Before you teach them fetch, before you teach them shake and before you teach them sit, you teach them how to eliminate outside. No matter the age and no matter the breed, all healthy dogs are capable of being trained to go potty outside. Unfortunately, such a task isn’t always easy as dog temperaments vary from breed to breed, resulting in a widely skewed teaching time. Even so, there is always one aspect of puppy potty training that remains uniform no matter the dog – patience.
Try, Try Again
Just like you will rarely be able to do something new correctly the first time, so, too, will your dog need a number of attempts before they understand exactly what you’re asking of them. Impatience is a negative emotion that fosters frustration and anger that is typically then turned toward the dog. Instead of helping your dog learn faster, these emotional outbursts teach them anxiety and shame, leading to even worse habits that are much harder to break. Now, instead of a young pup that would have taken only three months to housebreak, you have a young pup that is a year old and eliminates in the house when you’re not looking.
Consistency is Key
Unlike teaching a dog commands, potty training is one of the easiest lessons since dogs innately know to not go potty in their den. Ideally, you’ll want to take them outside on a set schedule whether they have to go or not. Typically, a young pup will need to go anywhere from five to 30 minutes following their meal. When you go outside, take them to the same place you take them every day. The scent of their older eliminations will trigger them to go again.
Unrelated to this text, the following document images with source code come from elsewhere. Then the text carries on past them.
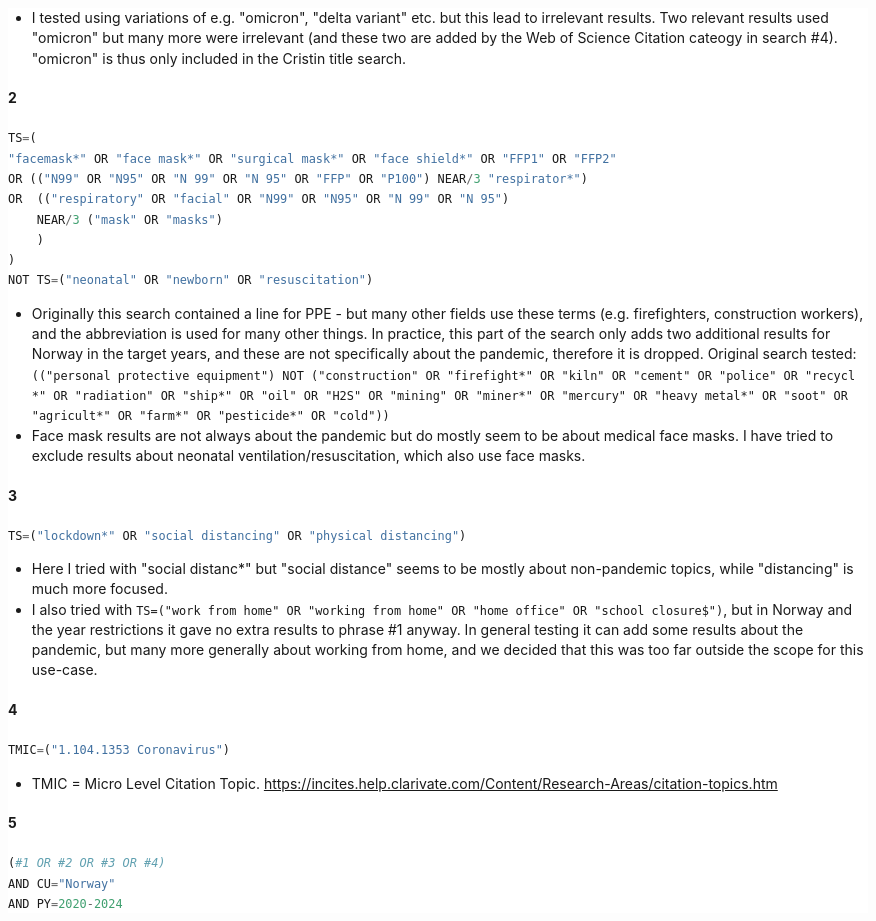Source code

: - I tested using variations of e.g. "omicron", "delta variant" etc. but this lead to irrelevant results. Two relevant results used "omicron" but many more were irrelevant (and these two are added by the Web of Science Citation cateogy in search #4). "omicron" is thus only included in the Cristin title search. 

#### 2

```py
TS=(
"facemask*" OR "face mask*" OR "surgical mask*" OR "face shield*" OR "FFP1" OR "FFP2"
OR (("N99" OR "N95" OR "N 99" OR "N 95" OR "FFP" OR "P100") NEAR/3 "respirator*")
OR 	(("respiratory" OR "facial" OR "N99" OR "N95" OR "N 99" OR "N 95")
	NEAR/3 ("mask" OR "masks")
	)
)
NOT TS=("neonatal" OR "newborn" OR "resuscitation")
```

- Originally this search contained a line for PPE - but many other fields use these terms (e.g. firefighters, construction workers), and the abbreviation is used for many other things. In practice, this part of the search only adds two additional results for Norway in the target years, and these are not specifically about the pandemic, therefore it is dropped. Original search tested: `(("personal protective equipment") NOT ("construction" OR "firefight*" OR "kiln" OR "cement" OR "police" OR "recycl*" OR "radiation" OR "ship*" OR "oil" OR "H2S" OR "mining" OR "miner*" OR "mercury" OR "heavy metal*" OR "soot" OR "agricult*" OR "farm*" OR "pesticide*" OR "cold"))`
- Face mask results are not always about the pandemic but do mostly seem to be about medical face masks. I have tried to exclude results about neonatal ventilation/resuscitation, which also use face masks.

#### 3

```py
TS=("lockdown*" OR "social distancing" OR "physical distancing")
```

- Here I tried with "social distanc*" but "social distance" seems to be mostly about non-pandemic topics, while "distancing" is much more focused.
- I also tried with `TS=("work from home" OR "working from home" OR "home office" OR "school closure$")`, but in Norway and the year restrictions it gave no extra results to phrase #1 anyway. In general testing it can add some results about the pandemic, but many more generally about working from home, and we decided that this was too far outside the scope for this use-case.

#### 4

```py
TMIC=("1.104.1353 Coronavirus")
```

- TMIC = Micro Level Citation Topic. https://incites.help.clarivate.com/Content/Research-Areas/citation-topics.htm
  
#### 5

```py
(#1 OR #2 OR #3 OR #4)
AND CU="Norway"
AND PY=2020-2024
```
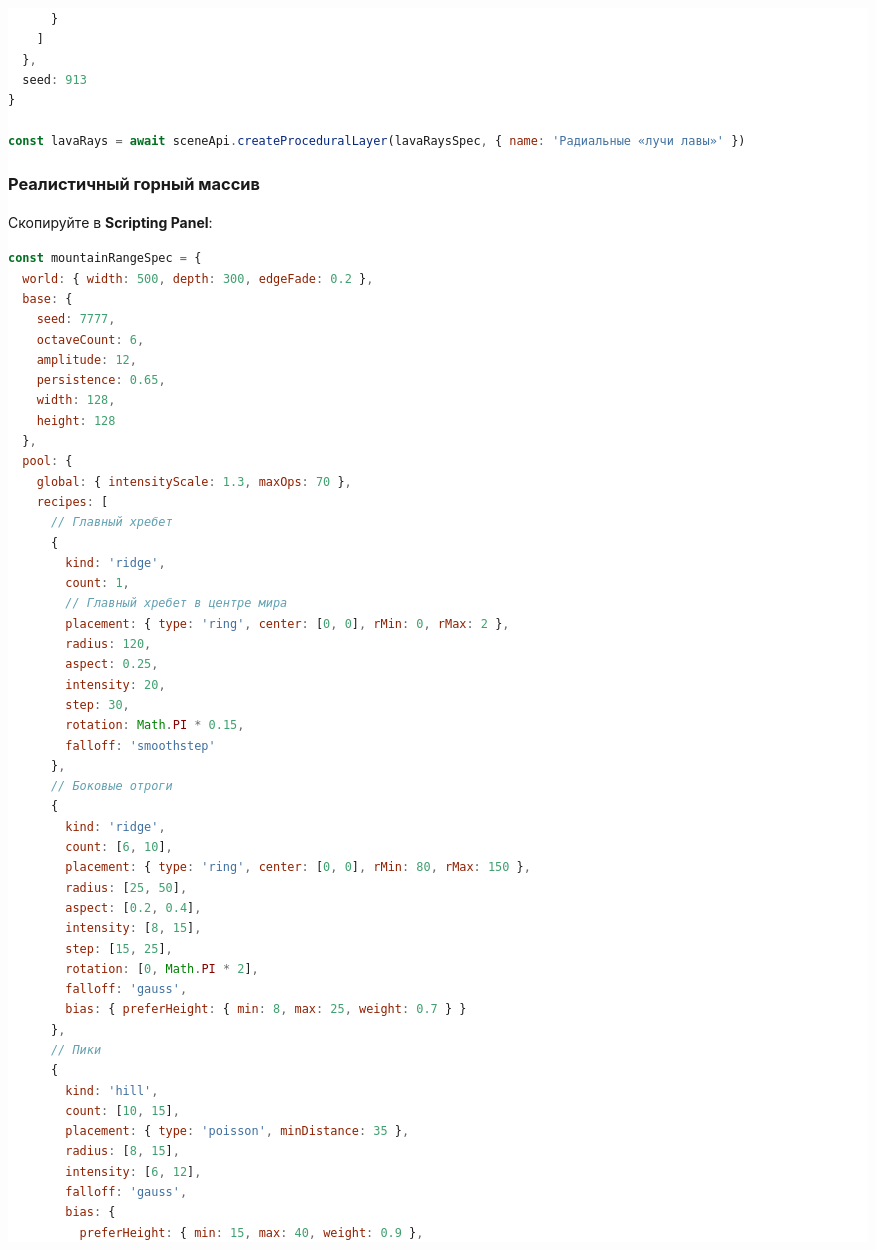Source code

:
 ```javascript
      }
    ]
  },
  seed: 913
}

const lavaRays = await sceneApi.createProceduralLayer(lavaRaysSpec, { name: 'Радиальные «лучи лавы»' })
```

### Реалистичный горный массив

Скопируйте в **Scripting Panel**:

```javascript
const mountainRangeSpec = {
  world: { width: 500, depth: 300, edgeFade: 0.2 },
  base: {
    seed: 7777, 
    octaveCount: 6, 
    amplitude: 12, 
    persistence: 0.65, 
    width: 128, 
    height: 128 
  },
  pool: {
    global: { intensityScale: 1.3, maxOps: 70 },
    recipes: [
      // Главный хребет
      {
        kind: 'ridge',
        count: 1,
        // Главный хребет в центре мира
        placement: { type: 'ring', center: [0, 0], rMin: 0, rMax: 2 },
        radius: 120,
        aspect: 0.25,
        intensity: 20,
        step: 30,
        rotation: Math.PI * 0.15,
        falloff: 'smoothstep'
      },
      // Боковые отроги
      {
        kind: 'ridge',
        count: [6, 10],
        placement: { type: 'ring', center: [0, 0], rMin: 80, rMax: 150 },
        radius: [25, 50],
        aspect: [0.2, 0.4],
        intensity: [8, 15],
        step: [15, 25],
        rotation: [0, Math.PI * 2],
        falloff: 'gauss',
        bias: { preferHeight: { min: 8, max: 25, weight: 0.7 } }
      },
      // Пики
      {
        kind: 'hill',
        count: [10, 15],
        placement: { type: 'poisson', minDistance: 35 },
        radius: [8, 15],
        intensity: [6, 12],
        falloff: 'gauss',
        bias: { 
          preferHeight: { min: 15, max: 40, weight: 0.9 },
```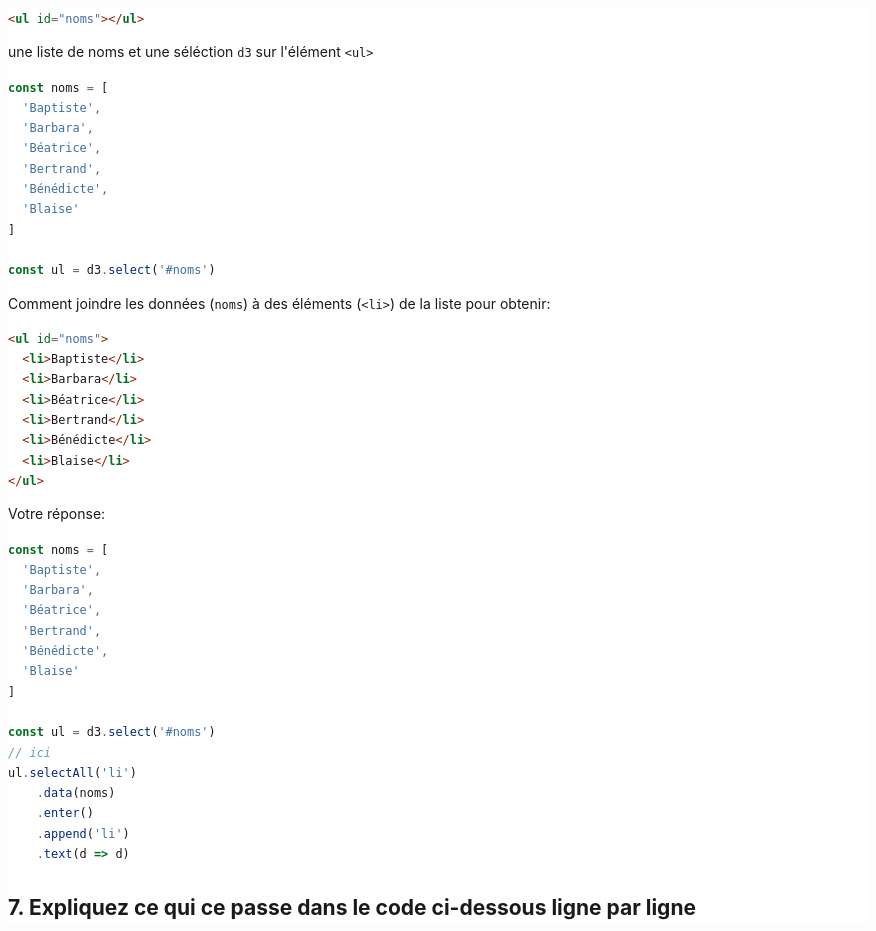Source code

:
 ```html
<ul id="noms"></ul>
```

une liste de noms et une séléction `d3` sur l'élément `<ul>`

```javascript
const noms = [
  'Baptiste',
  'Barbara',
  'Béatrice',
  'Bertrand',
  'Bénédicte',
  'Blaise'
]

const ul = d3.select('#noms')
```

Comment joindre les données (`noms`) à des éléments (`<li>`) de la liste pour obtenir:

```html
<ul id="noms">
  <li>Baptiste</li>
  <li>Barbara</li>
  <li>Béatrice</li>
  <li>Bertrand</li>
  <li>Bénédicte</li>
  <li>Blaise</li>
</ul>
```

Votre réponse:

```javascript
const noms = [
  'Baptiste',
  'Barbara',
  'Béatrice',
  'Bertrand',
  'Bénédicte',
  'Blaise'
]

const ul = d3.select('#noms')
// ici
ul.selectAll('li')
    .data(noms)
    .enter()
    .append('li')
    .text(d => d)
```

## 7. Expliquez ce qui ce passe dans le code ci-dessous ligne par ligne
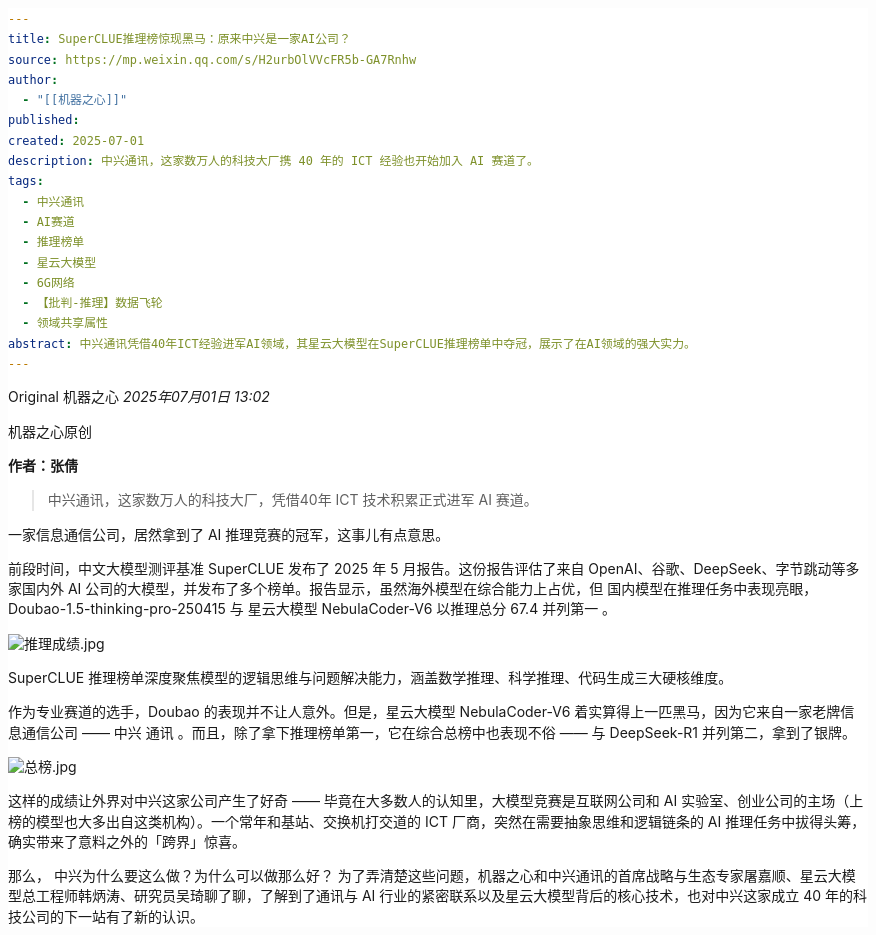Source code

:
 ```yaml
---
title: SuperCLUE推理榜惊现黑马：原来中兴是一家AI公司？
source: https://mp.weixin.qq.com/s/H2urbOlVVcFR5b-GA7Rnhw
author:
  - "[[机器之心]]"
published: 
created: 2025-07-01
description: 中兴通讯，这家数万人的科技大厂携 40 年的 ICT 经验也开始加入 AI 赛道了。
tags:
  - 中兴通讯
  - AI赛道
  - 推理榜单
  - 星云大模型
  - 6G网络
  - 【批判-推理】数据飞轮
  - 领域共享属性
abstract: 中兴通讯凭借40年ICT经验进军AI领域，其星云大模型在SuperCLUE推理榜单中夺冠，展示了在AI领域的强大实力。
---
```

Original 机器之心 *2025年07月01日 13:02*

机器之心原创

**作者：张倩**

> 中兴通讯，这家数万人的科技大厂，凭借40年 ICT 技术积累正式进军 AI 赛道。

  

一家信息通信公司，居然拿到了 AI 推理竞赛的冠军，这事儿有点意思。

  

前段时间，中文大模型测评基准 SuperCLUE 发布了 2025 年 5 月报告。这份报告评估了来自 OpenAI、谷歌、DeepSeek、字节跳动等多家国内外 AI 公司的大模型，并发布了多个榜单。报告显示，虽然海外模型在综合能力上占优，但 国内模型在推理任务中表现亮眼，Doubao-1.5-thinking-pro-250415 与 星云大模型 NebulaCoder-V6 以推理总分 67.4 并列第一 。

  

![推理成绩.jpg](https://mmbiz.qpic.cn/sz_mmbiz_png/KmXPKA19gW8ibDkFrNUcs441eSJib7BxVcAf7PuSFrBLHzMounA0sTM7JvDczjMv9DDEaIaNkiaOiaU2xhuIvjYaMg/640?wx_fmt=png&from=appmsg&tp=webp&wxfrom=5&wx_lazy=1)

SuperCLUE 推理榜单深度聚焦模型的逻辑思维与问题解决能力，涵盖数学推理、科学推理、代码生成三大硬核维度。

  

作为专业赛道的选手，Doubao 的表现并不让人意外。但是，星云大模型 NebulaCoder-V6 着实算得上一匹黑马，因为它来自一家老牌信息通信公司 —— 中兴 通讯 。而且，除了拿下推理榜单第一，它在综合总榜中也表现不俗 —— 与 DeepSeek-R1 并列第二，拿到了银牌。

  

![总榜.jpg](https://mmbiz.qpic.cn/sz_mmbiz_png/KmXPKA19gW8ibDkFrNUcs441eSJib7BxVcos0969408y3KAla75IEDfQhStslz088mrwyqMBdFY7TeBXT2XnDqvQ/640?wx_fmt=png&from=appmsg&tp=webp&wxfrom=5&wx_lazy=1)

  

这样的成绩让外界对中兴这家公司产生了好奇 —— 毕竟在大多数人的认知里，大模型竞赛是互联网公司和 AI 实验室、创业公司的主场（上榜的模型也大多出自这类机构）。一个常年和基站、交换机打交道的 ICT 厂商，突然在需要抽象思维和逻辑链条的 AI 推理任务中拔得头筹，确实带来了意料之外的「跨界」惊喜。

  

那么， 中兴为什么要这么做？为什么可以做那么好？ 为了弄清楚这些问题，机器之心和中兴通讯的首席战略与生态专家屠嘉顺、星云大模型总工程师韩炳涛、研究员吴琦聊了聊，了解到了通讯与 AI 行业的紧密联系以及星云大模型背后的核心技术，也对中兴这家成立 40 年的科技公司的下一站有了新的认识。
Remember that if your puppy has an accident, they didn’t do so on purpose. Puppies do not wake up in the morning with the desire to ruin your rug as vengeance for feeding them the kibble they don’t like. It’s a very bad idea to associate any form of negativity with a natural bodily function. Staying calm also means your dog won’t learn what your trigger is – something they could potentially use against you in future scenarios. Instead, remain neutral and bring them to their outdoor potty spot even if there is nothing left for them to let loose.
As a final note, be sure to clean up the accident area with a cleaning agent that will remove the smell of feces and urine. Dogs in the wild do not live anywhere near areas that smell like feces. Should this smell remain in the house, it will condition them to believe that indoors is a potty area.
So long as you remain patient with your puppy, potty training is a very simple task because it is what the dog wants to naturally do. Stay positive, and they’ll be outdoor champs in no time.